Réunis dans leur bunker secret, les Aventuriers de Noël découvrent des preuves de la relation de Lockjaw avec Perfidia et envoient Tim Smith (John Hoogenakker), un membre de la bande, l’éliminer. En pénétrant de force dans le couvent, Lockjaw capture Willa et effectue un test ADN de force sur elle, confirmant qu’il est bien son père biologique. Sergio organise l’évasion de Bob et le conduit au couvent, le jetant hors de la voiture en marche avant que lui-même ne soit arrêté par la police. Prenant une autre voiture, Bob arrive à temps au monastère, mais il échoue à tuer Lockjaw avec le fusil de Sergio. Le colonel demande alors à Avanti de se débarrasser de Willa. Smith traque Lockjaw et lui tire une balle dans la tête, provoquant un accident de voiture et le laissant pour mort.
Avanti livre Willa aux hommes de Lockjaw. Mais, pris d’un remords face à la jeunesse innocente de la prisonnière qui va être tuée, il retourne sur place, la libère et meurt en abattant les autres. Prenant la voiture et le pistolet d’Avanti, Willa se rend compte qu’elle est poursuivie par Smith, lui tend une embuscade, l’abat d’un coup de feu, ignorant le mot d’ordre révolutionnaire, et retrouve Bob en larmes.

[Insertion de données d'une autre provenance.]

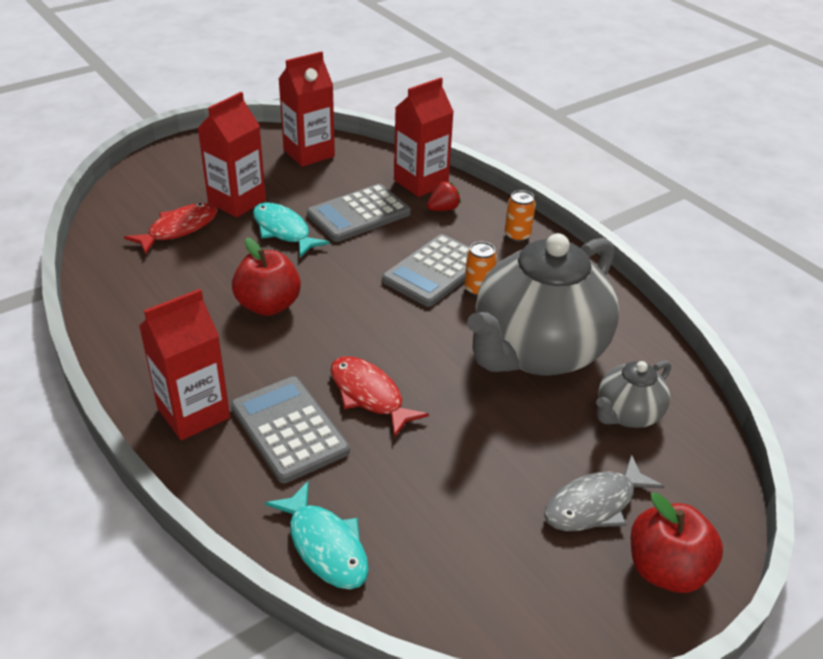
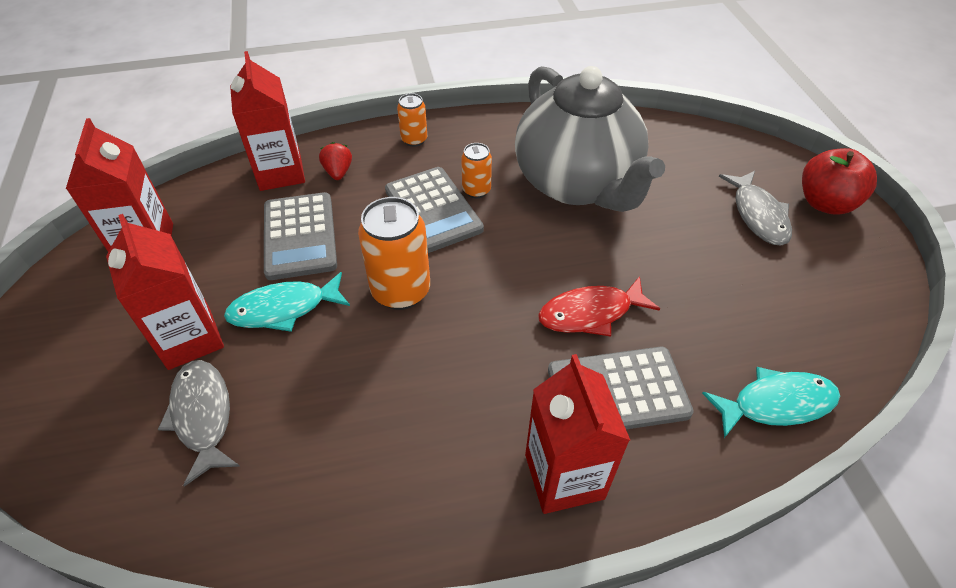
camera: 65 degrees left, 10 degrees up
red fish [124,203,218,255] -> grey fish [158,360,240,487]
red apple [232,238,301,316] -> none
grey teapot [596,361,671,428] -> none
none -> orange can [358,197,430,310]

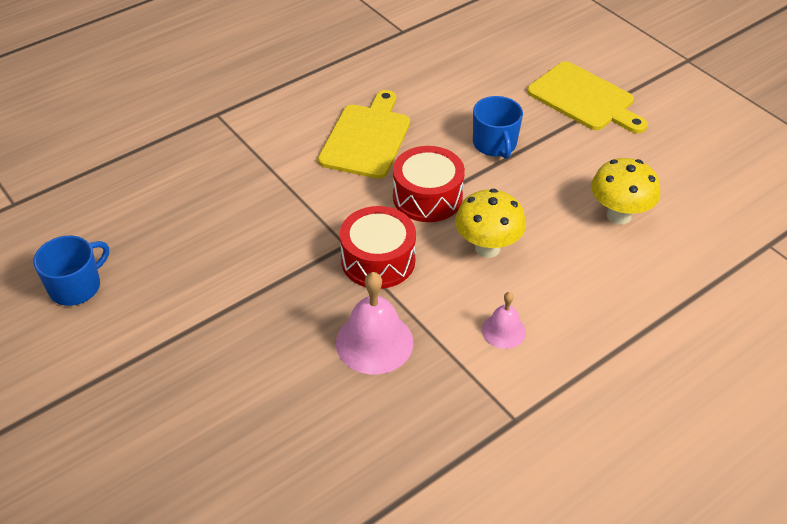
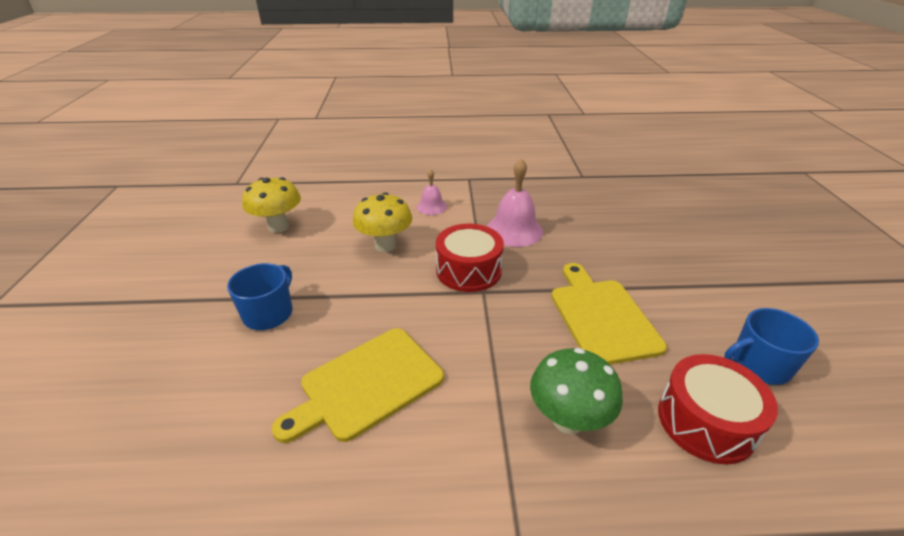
camera: 145 degrees left, 10 degrees down
red drum [393,146,465,222] -> red drum moved to [658,354,778,464]
yellow cutting board [527,61,648,133] -> yellow cutting board moved to [551,263,667,365]
none -> green mushroom [530,348,623,434]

Grièvement blessé et le visage ravagé, Lockjaw a survécu. Les Aventuriers de Noël semblent l’accueillir, mais il est gazé vif et incinéré. De retour chez lui avec sa fille, Bob transmet à Willa une lettre de sa mère où elle lui dit toute son espérance et lui transmet sa bénédiction. Willa part manifester, Bob étant rassuré sur l’avenir de sa fille.